HESI RN
HESI RN Exit Exam 2023 Capstone
1. A 30-year-old male client reports difficulty sleeping due to anxiety about his upcoming surgery. What intervention would be most appropriate for the nurse to suggest?
- A. Suggest taking a mild sedative before bed.
- B. Encourage physical activity before bedtime.
- C. Advise listening to calming music before bed.
- D. Recommend reading a book before bed.
Correct answer: A
Rationale: The most appropriate intervention for the nurse to suggest to a 30-year-old male client experiencing difficulty sleeping due to anxiety about his upcoming surgery is to recommend taking a mild sedative before bed. A mild sedative can help manage anxiety and improve sleep in such situations. Encouraging physical activity before bedtime, advising to listen to calming music, or recommending reading a book may not directly address the client's anxiety and may not be as effective in promoting sleep in this scenario.
2. The nurse is teaching a group of clients about managing diabetes. Which of the following should be emphasized as a goal for all diabetics?
- A. Frequent exercise and weight control
- B. Prevent eye damage
- C. Keep insulin refrigerated at all times
- D. Prevent the development of complications
Correct answer: A
Rationale: The correct answer is A: Frequent exercise and weight control. These should be emphasized as a goal for all diabetics because they help prevent complications and manage blood sugar levels. Regular physical activity and maintaining a healthy weight are crucial in managing diabetes as they can improve insulin sensitivity, regulate blood sugar levels, and reduce the risk of cardiovascular complications. Choice B, preventing eye damage, is important but is more specific to diabetic retinopathy and not a general goal for all diabetics. Choice C, keeping insulin refrigerated, is essential for insulin storage but not a primary goal for all diabetics. Choice D, preventing the development of complications, is too broad and does not provide a specific actionable goal for all diabetics.

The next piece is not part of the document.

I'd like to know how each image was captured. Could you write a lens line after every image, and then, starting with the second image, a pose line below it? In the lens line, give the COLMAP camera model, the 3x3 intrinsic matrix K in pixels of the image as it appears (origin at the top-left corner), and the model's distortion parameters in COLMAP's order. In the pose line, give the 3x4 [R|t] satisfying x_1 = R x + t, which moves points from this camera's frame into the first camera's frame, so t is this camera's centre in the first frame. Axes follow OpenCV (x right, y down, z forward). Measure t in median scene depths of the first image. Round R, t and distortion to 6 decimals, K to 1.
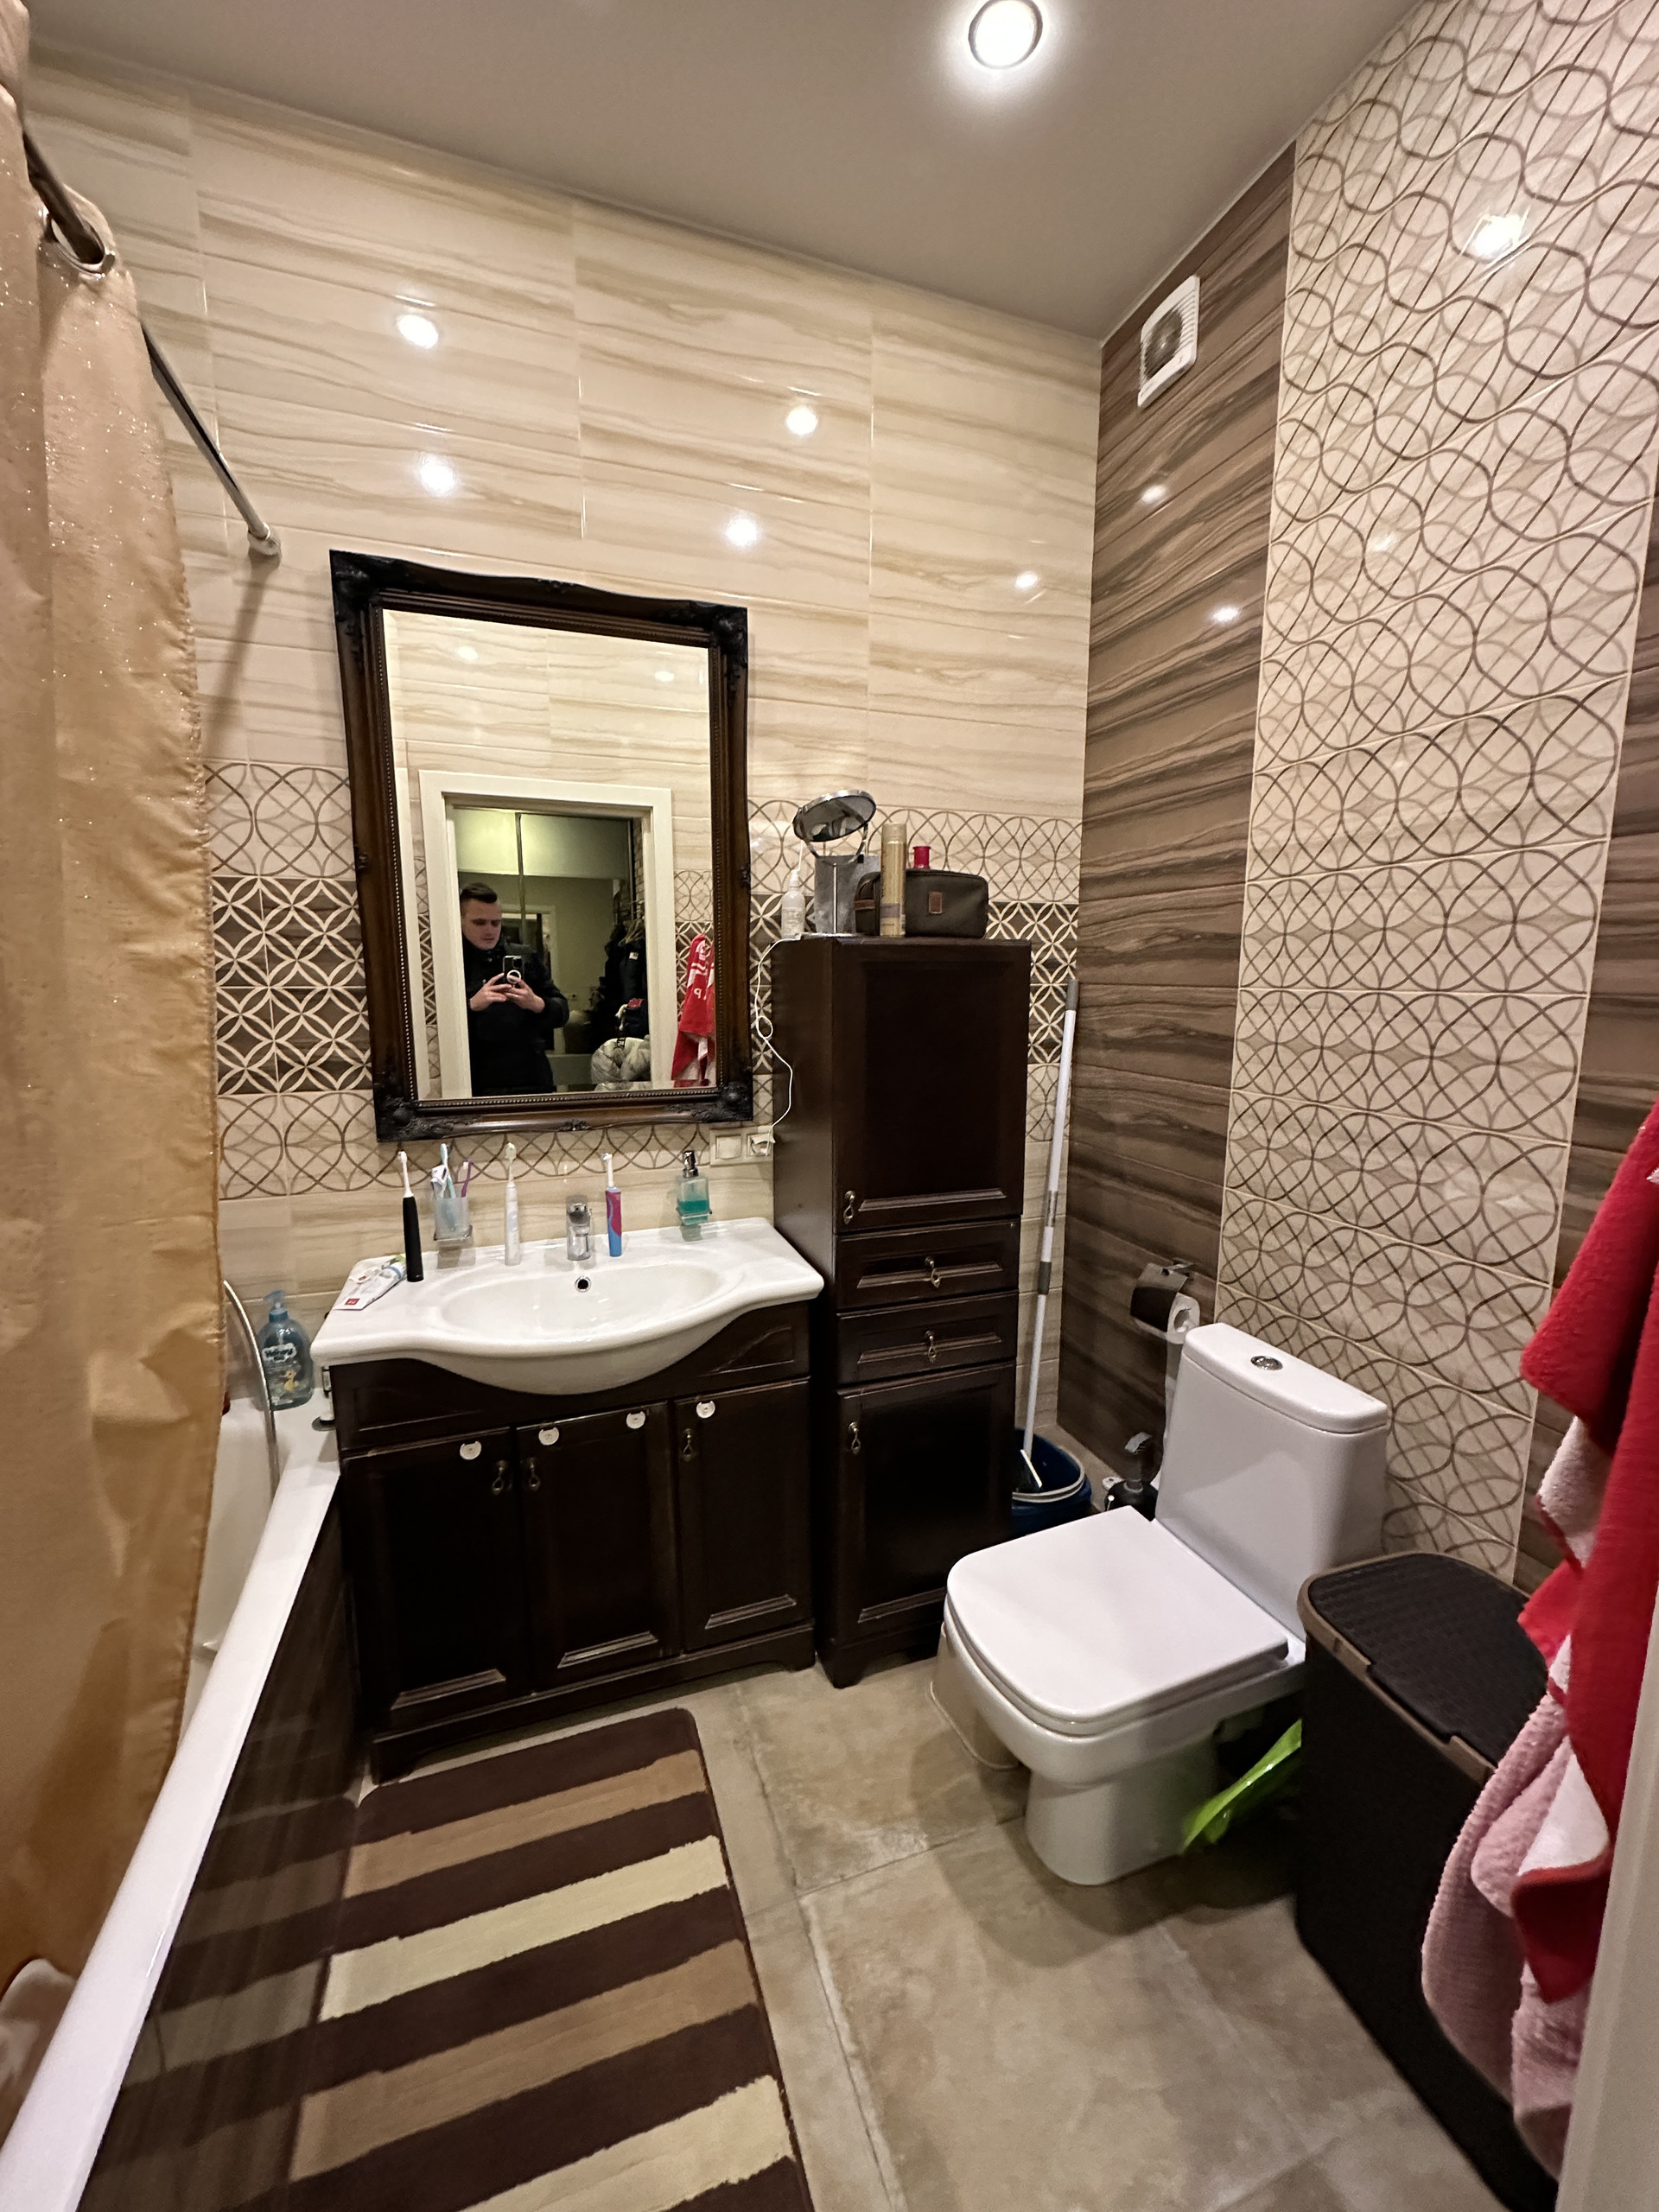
lens RADIAL K [[880.4, 0, 827.2], [0, 880.4, 1105.4], [0, 0, 1]] dist [-0.001991, 0.000073]
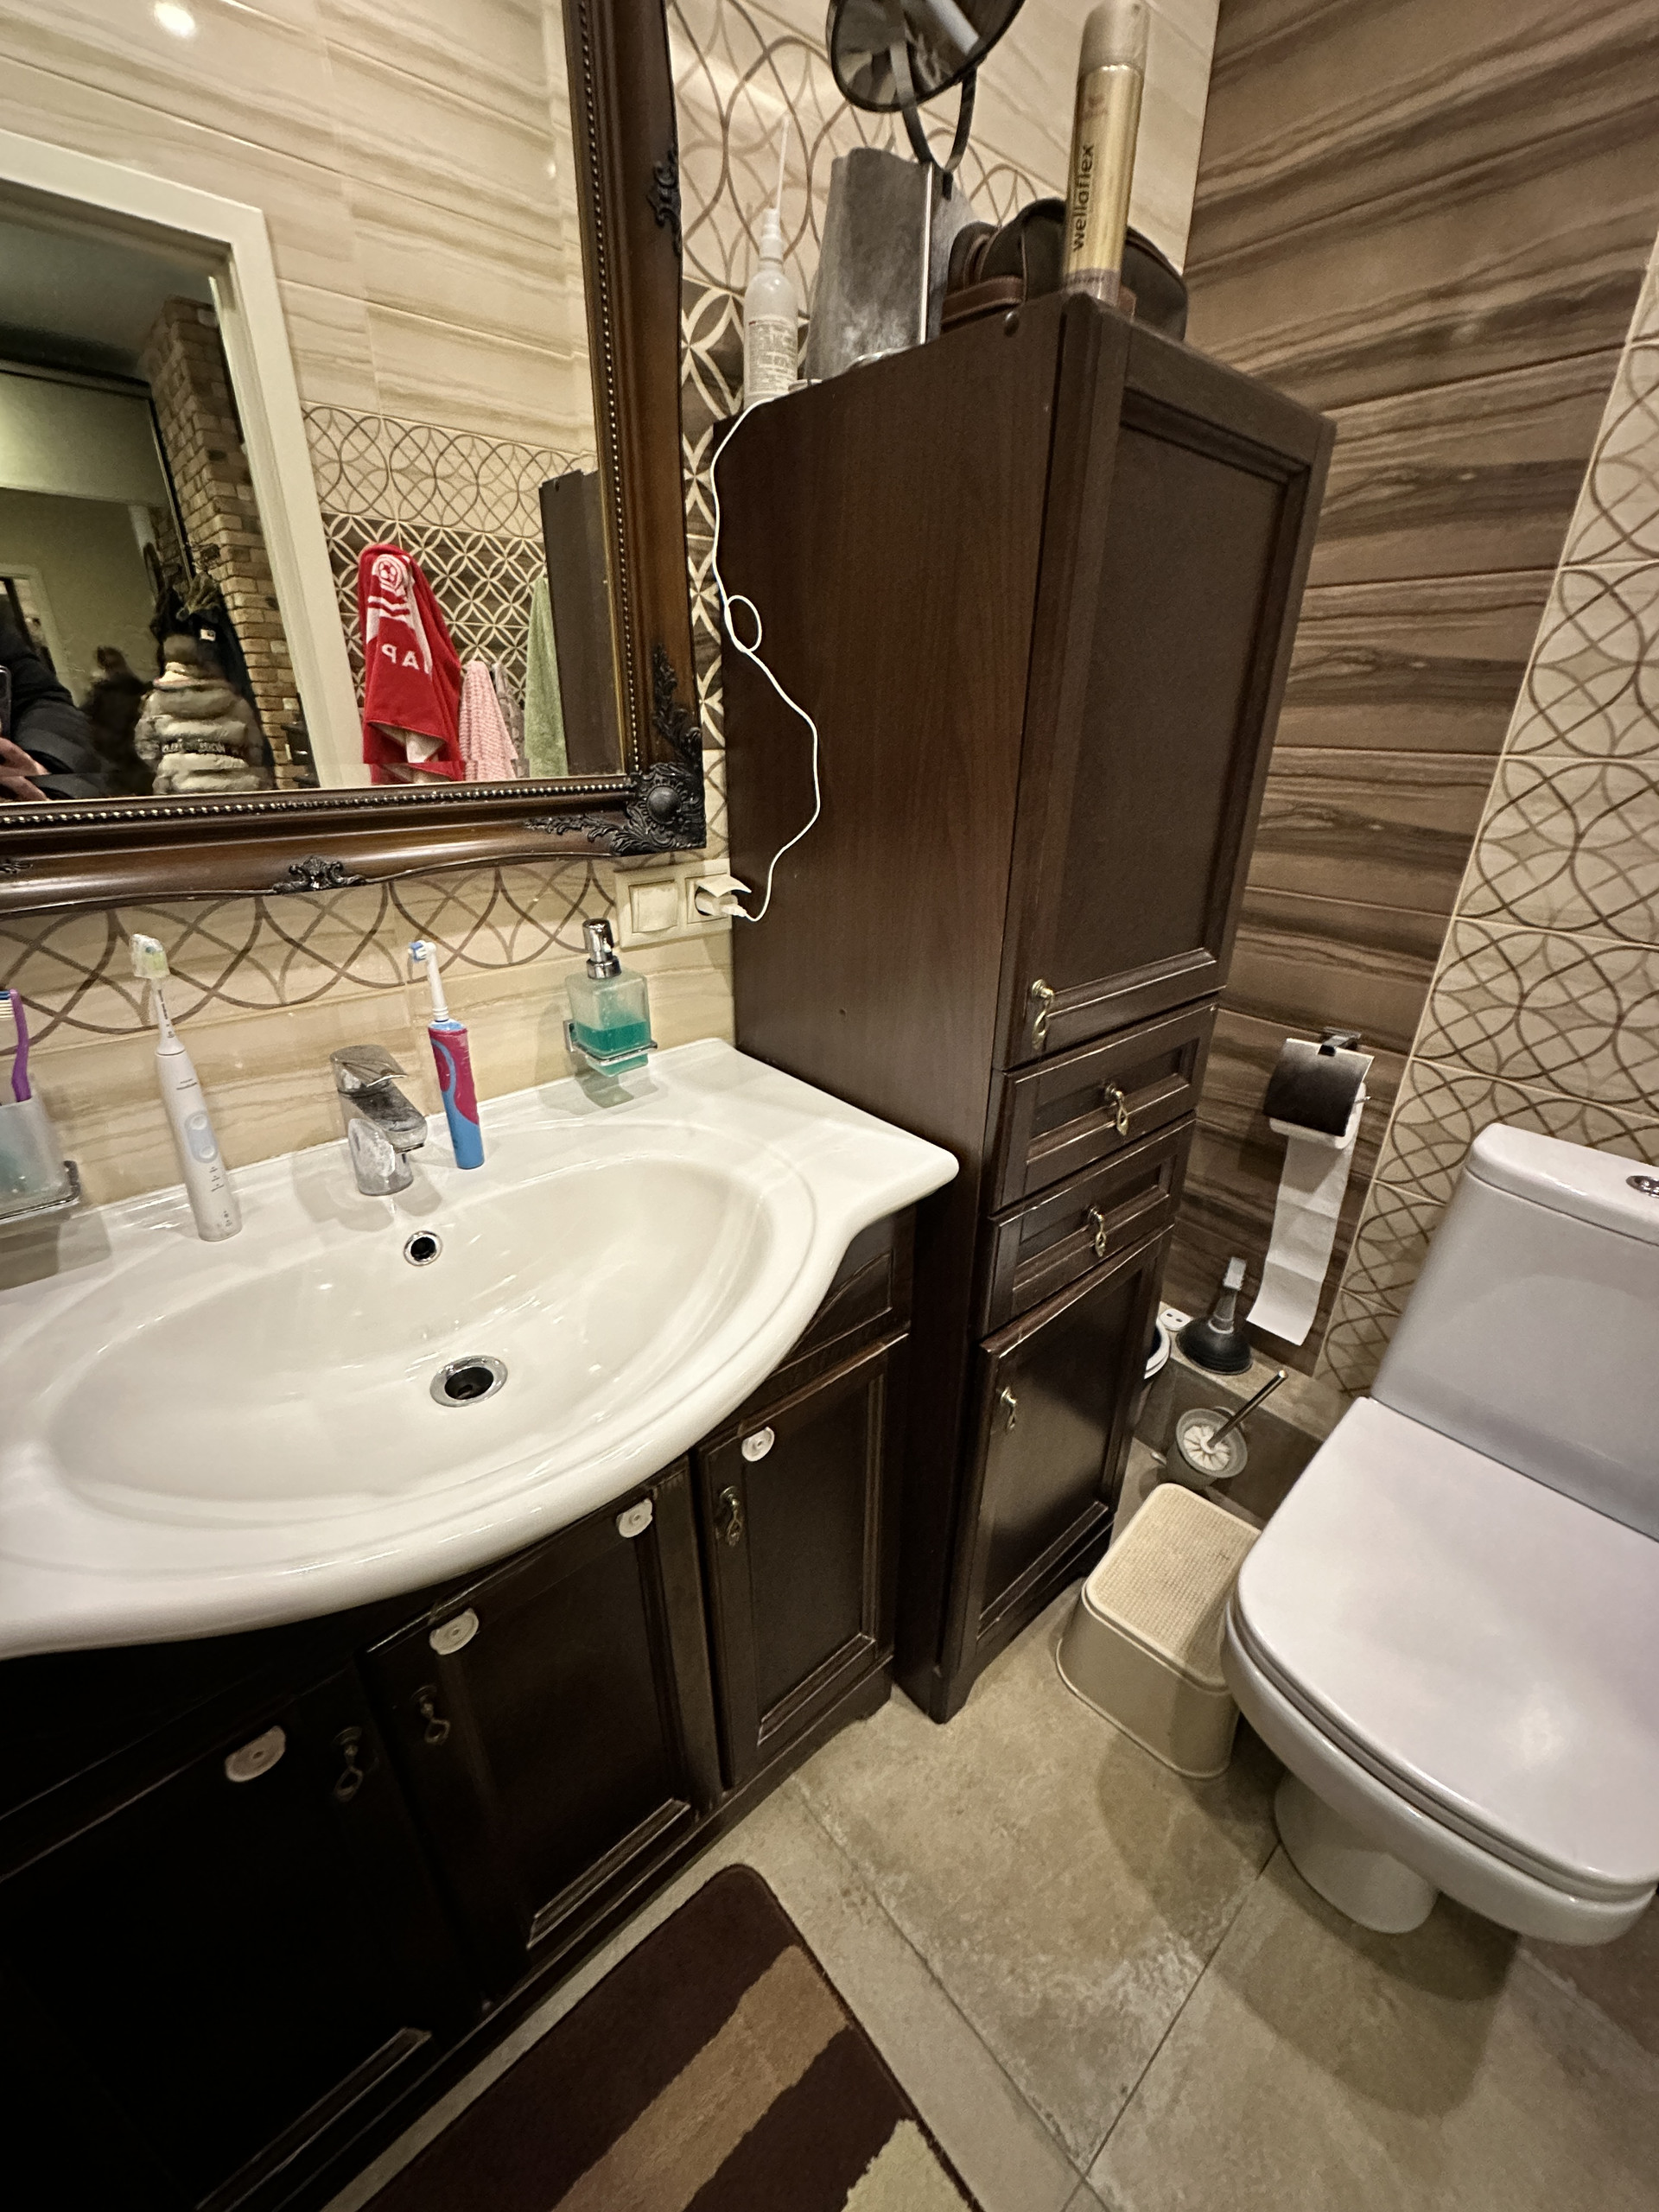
lens RADIAL K [[880.4, 0, 827.2], [0, 880.4, 1105.4], [0, 0, 1]] dist [-0.001991, 0.000073]
pose [[0.929989, -0.144272, 0.338093, -0.219573], [0.045614, 0.957944, 0.283307, 0.019891], [-0.364747, -0.248050, 0.897458, 0.531785]]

3. A client with chronic obstructive pulmonary disease (COPD) is admitted with increasing shortness of breath. What is the nurse's priority action?
- A. Administer oxygen via nasal cannula.
- B. Reposition the client to improve breathing.
- C. Perform chest physiotherapy.
- D. Encourage the client to cough and deep breathe.
Correct answer: A
Rationale: The correct answer is A: Administer oxygen via nasal cannula. Oxygen therapy is the priority intervention for a client with COPD experiencing increasing shortness of breath. It helps improve oxygenation and relieve respiratory distress. Choice B is not the priority as oxygenation needs to be addressed first. Choice C, chest physiotherapy, may be beneficial but is not the immediate priority in this situation. Choice D, encouraging the client to cough and deep breathe, is not the priority intervention when oxygenation is compromised.
4. A client with chronic kidney disease has a potassium level of 6.2 mEq/L. Which intervention should the nurse implement?
- A. Encourage the client to eat foods rich in potassium
- B. Administer a potassium-sparing diuretic
- C. Administer a potassium-binding medication
- D. Hold all medications containing potassium
Correct answer: C
Rationale: A potassium level of 6.2 mEq/L indicates hyperkalemia, which is dangerous and requires immediate treatment. Administering a potassium-binding medication will help lower potassium levels and prevent life-threatening complications.
5. Which client is at greatest risk for developing delirium?
- A. An adult client who cannot sleep due to pain.
- B. An older client who attempted suicide 1 month ago.
- C. A young adult taking antipsychotic medications twice daily.
- D. A middle-aged woman using supplemental oxygen.
Correct answer: B
Rationale: The correct answer is B. Older adults who have attempted suicide are at higher risk for developing delirium, especially in the context of underlying mental health conditions. Choice A is incorrect as sleep disturbances due to pain may lead to discomfort but not necessarily delirium. Choice C is incorrect as taking antipsychotic medications, if managed well, does not inherently increase the risk of delirium. Choice D is incorrect as using supplemental oxygen alone does not significantly increase the risk of developing delirium.